[Start of Attachment]
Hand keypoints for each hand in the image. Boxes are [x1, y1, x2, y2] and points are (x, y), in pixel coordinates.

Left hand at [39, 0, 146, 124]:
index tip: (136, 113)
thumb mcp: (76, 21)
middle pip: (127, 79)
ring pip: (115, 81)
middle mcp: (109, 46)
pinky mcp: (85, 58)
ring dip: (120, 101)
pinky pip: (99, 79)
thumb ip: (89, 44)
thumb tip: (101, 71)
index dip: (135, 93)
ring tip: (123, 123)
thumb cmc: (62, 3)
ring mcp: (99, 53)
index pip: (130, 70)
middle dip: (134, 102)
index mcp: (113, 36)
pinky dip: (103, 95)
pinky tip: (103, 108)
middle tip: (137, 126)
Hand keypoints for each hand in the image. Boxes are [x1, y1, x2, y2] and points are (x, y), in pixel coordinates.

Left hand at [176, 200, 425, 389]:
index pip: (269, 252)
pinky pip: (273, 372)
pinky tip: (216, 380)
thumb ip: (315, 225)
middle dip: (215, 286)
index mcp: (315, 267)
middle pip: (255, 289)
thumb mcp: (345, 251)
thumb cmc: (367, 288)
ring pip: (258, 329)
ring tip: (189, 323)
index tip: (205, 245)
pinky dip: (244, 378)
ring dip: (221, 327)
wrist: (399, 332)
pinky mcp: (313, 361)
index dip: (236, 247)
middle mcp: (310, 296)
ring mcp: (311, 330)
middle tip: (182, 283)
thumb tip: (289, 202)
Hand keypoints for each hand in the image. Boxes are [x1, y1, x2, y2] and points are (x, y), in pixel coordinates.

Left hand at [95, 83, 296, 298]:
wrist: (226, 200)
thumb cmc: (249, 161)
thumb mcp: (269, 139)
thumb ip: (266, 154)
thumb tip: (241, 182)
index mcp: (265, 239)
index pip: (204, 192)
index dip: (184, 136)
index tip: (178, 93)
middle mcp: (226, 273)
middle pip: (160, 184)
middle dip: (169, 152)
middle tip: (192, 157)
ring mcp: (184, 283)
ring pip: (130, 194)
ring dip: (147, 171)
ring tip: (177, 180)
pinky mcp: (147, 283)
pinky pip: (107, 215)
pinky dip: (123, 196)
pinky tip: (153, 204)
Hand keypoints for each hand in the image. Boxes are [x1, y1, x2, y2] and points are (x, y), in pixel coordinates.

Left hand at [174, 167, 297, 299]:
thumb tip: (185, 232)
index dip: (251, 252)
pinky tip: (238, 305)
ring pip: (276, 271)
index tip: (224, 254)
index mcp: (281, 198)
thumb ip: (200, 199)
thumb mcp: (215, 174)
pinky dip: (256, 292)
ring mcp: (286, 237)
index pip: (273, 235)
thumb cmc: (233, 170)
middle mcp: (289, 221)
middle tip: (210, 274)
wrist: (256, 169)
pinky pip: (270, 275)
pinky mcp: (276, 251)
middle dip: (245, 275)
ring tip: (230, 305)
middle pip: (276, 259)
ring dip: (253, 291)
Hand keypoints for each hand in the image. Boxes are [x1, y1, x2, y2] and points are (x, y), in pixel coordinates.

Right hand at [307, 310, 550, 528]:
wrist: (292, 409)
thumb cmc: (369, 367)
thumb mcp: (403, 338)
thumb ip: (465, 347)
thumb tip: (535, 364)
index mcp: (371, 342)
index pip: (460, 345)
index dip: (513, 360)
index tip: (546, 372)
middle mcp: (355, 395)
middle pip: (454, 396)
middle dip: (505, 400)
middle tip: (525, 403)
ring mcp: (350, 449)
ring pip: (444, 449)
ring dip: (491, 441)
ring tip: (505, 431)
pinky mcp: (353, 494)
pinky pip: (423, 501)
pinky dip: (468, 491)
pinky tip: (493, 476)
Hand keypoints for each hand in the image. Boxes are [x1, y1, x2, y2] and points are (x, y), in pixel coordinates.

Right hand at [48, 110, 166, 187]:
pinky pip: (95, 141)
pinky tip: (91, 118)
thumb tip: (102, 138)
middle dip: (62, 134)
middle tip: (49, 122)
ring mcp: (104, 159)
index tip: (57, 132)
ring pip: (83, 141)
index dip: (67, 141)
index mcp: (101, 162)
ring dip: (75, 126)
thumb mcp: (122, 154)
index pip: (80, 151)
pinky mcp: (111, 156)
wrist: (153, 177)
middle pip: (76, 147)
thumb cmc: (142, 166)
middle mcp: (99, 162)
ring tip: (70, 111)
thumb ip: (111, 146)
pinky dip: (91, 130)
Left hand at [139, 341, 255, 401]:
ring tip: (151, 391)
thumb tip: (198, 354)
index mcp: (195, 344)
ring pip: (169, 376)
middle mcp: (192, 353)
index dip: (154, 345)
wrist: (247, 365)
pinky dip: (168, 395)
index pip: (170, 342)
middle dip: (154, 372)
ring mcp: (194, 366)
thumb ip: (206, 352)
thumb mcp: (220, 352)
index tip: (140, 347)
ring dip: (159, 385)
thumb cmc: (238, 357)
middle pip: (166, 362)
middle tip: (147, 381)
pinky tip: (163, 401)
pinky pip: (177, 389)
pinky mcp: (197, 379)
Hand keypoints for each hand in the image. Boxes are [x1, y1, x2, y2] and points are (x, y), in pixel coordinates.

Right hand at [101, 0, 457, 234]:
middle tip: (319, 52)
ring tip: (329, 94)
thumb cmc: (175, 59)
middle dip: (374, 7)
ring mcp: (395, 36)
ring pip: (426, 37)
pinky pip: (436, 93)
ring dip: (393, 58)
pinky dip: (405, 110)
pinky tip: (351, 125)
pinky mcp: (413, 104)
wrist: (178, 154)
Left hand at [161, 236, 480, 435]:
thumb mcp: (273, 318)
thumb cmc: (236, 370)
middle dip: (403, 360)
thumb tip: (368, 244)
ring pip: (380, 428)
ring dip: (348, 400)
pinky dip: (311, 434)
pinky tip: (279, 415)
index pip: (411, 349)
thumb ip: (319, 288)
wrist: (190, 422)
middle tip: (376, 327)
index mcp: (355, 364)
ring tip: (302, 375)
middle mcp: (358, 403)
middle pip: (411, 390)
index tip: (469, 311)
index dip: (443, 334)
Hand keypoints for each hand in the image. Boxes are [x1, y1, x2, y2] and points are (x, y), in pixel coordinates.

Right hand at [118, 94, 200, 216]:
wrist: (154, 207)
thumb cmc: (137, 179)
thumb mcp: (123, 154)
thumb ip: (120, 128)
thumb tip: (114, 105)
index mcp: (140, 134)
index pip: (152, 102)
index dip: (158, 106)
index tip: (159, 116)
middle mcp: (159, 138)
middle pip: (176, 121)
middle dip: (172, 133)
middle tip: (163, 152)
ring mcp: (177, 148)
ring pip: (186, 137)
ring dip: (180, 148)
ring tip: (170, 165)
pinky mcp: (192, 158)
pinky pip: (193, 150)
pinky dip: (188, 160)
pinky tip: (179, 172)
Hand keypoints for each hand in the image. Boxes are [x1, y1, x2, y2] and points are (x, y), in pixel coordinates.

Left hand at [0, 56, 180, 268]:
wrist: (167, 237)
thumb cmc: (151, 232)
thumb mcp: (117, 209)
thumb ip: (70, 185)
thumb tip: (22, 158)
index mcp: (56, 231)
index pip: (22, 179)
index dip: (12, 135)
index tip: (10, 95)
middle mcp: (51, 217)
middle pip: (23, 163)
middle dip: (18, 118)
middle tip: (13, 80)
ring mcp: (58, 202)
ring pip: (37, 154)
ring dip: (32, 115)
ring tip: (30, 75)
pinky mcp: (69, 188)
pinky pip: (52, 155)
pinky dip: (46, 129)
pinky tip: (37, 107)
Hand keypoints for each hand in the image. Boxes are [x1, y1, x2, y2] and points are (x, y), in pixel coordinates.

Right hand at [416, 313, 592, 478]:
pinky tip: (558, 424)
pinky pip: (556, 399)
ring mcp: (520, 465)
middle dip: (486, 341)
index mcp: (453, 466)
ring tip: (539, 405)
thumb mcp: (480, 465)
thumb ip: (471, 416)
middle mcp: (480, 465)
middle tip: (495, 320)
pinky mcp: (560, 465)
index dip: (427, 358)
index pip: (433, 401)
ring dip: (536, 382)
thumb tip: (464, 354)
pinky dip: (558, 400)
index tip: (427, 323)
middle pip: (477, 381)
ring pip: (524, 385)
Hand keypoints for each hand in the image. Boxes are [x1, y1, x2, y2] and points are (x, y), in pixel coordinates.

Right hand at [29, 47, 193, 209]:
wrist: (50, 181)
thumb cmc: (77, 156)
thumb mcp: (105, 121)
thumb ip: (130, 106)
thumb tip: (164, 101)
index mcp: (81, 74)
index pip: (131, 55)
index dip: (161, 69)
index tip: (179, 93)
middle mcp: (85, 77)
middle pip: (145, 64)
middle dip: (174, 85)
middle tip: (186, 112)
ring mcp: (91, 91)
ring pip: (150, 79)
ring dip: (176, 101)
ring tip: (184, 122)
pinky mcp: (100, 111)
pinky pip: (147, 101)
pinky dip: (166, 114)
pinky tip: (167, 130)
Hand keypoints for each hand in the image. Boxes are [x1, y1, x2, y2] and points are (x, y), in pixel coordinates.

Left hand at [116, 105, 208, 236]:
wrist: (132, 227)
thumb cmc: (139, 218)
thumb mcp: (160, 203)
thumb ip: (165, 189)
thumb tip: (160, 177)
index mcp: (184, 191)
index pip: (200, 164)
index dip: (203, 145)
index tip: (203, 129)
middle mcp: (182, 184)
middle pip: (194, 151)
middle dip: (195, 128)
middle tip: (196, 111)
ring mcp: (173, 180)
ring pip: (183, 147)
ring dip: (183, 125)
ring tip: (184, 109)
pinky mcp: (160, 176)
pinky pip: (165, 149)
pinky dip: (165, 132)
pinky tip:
[End of Attachment]
Instructions to follow - Output the lines above exactly, but only those between the line holding "ring tip: (70, 111)" and the line holding "wrist: (247, 365)", inclusive.

Answer to the problem -
ring tip: (70, 111)
thumb ip: (111, 146)
pinky dip: (91, 130)
Left hand at [139, 341, 255, 401]:
ring tip: (151, 391)
thumb tip: (198, 354)
index mcp: (195, 344)
ring pip: (169, 376)
middle mcp: (192, 353)
index dip: (154, 345)
wrist: (247, 365)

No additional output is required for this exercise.